> SOURCE DOCUMENT:
======
There are a handful of other papers out there saying similar things, some models show one thing, others show a different outcome. It isn’t even an 80-20 split. It is closer to 55-45 in favor of climate change increasing tornado frequency. I read through seven papers. Three showed increases, one showed decreases, one showed no change, and two said it just changed timing, no word on frequency or intensity.



SO WHAT, NICK?

There is no conclusion. That’s the conclusion!

Science isn’t a vote, it is repeated results.

So, the connection is still being researched, reviewed, understood, and analyzed. Could it be connected? Sure! But how much is it connected? Way unsure.

And anyone presenting this information as a “could” or “seems to” without explaining how it might not is misleading people. There is no doubt that the climate is changing and that adding all of the extra heat and energy to the atmosphere is doing something to thunderstorms. But what? How much? And how does it change tornadoes? No one can say for certain at this time.

Furthermore, reports like the one above erode away at the public trust in actual scientists doing the actual science because they report uncertain conclusions as facts.

Telling someone that “shifting weather patterns make seeing a funnel cloud more likely” is a very conclusive sentence. And concluding a report with “people now seem more likely to see bigger, longer-lasting tornadoes” is just flat false.

According to who? Researchers? Because they haven’t figured it out either. It is still being researched! And cherry-picking one article that says one thing versus another on a topic that is still a newly researched topic is irresponsible. And lazy.
======
> PROBLEM DESCRIPTION:
Keep writing the piece on climate change and tornadoes, starting right after its last sentence. The entries that come next are separate material.
======
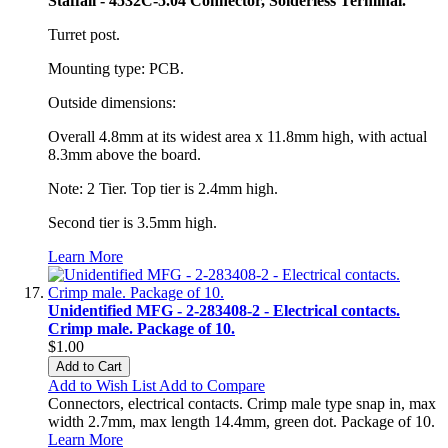
Staffall - 4532C-5.04 Connector, Solderless Terminal.
Turret post.
Mounting type: PCB.
Outside dimensions:
Overall 4.8mm at its widest area x 11.8mm high, with actual
8.3mm above the board.
Note: 2 Tier. Top tier is 2.4mm high.
Second tier is 3.5mm high.
Learn More
Unidentified MFG - 2-283408-2 - Electrical contacts.
Crimp male. Package of 10.
$1.00
Add to Cart
Add to Wish List
Add to Compare
Connectors, electrical contacts. Crimp male type snap in, max
width 2.7mm, max length 14.4mm, green dot. Package of 10.
Learn More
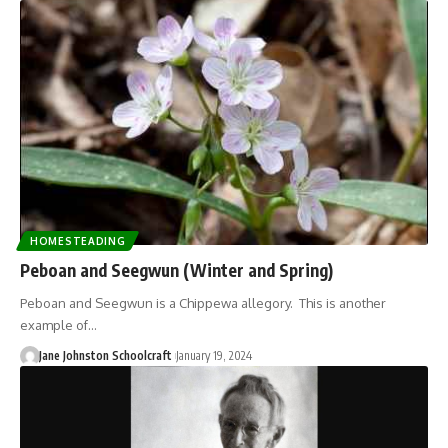
HOMESTEADING
Peboan and Seegwun (Winter and Spring)
Peboan and Seegwun is a Chippewa allegory. This is another
example of…
Jane Johnston Schoolcraft
January 19, 2024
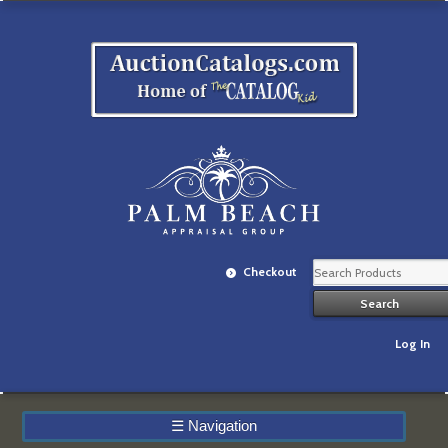
Checkout
Log In
☰
Navigation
======
> RESPONSE TO THE EXERCISE:
Literal fake news.

And don’t get me started on “tornado alley is shifting” because I can talk all day about “Dixie Alley” producing plenty of tornadoes over the years.

The truth? Science takes time. So, we don’t know yet.

I say this often. Science. Takes. Time. And this is a connection that is going to take a lot of time and research to shake out. And this Climate Change – Tornado connection certainly isn’t something any real scientist should be putting together. Yet.



Author of the article:


Nick Lilja

Nick is former television meteorologist with stints in Amarillo and Hattiesburg. During his time in Hattiesburg, he was also an adjunct professor at the University of Southern Mississippi. He is a graduate of both Oregon State and Syracuse University that now calls Houston home. Now that he is retired from TV, he maintains this blog in his spare time.

One thought on “Wx Info: Connecting tornadoes directly to Climate Change is misleading

  1. Hi Nick, great article! Your blog is so informative and I always enjoy reading it. Thanks!

Comments are closed.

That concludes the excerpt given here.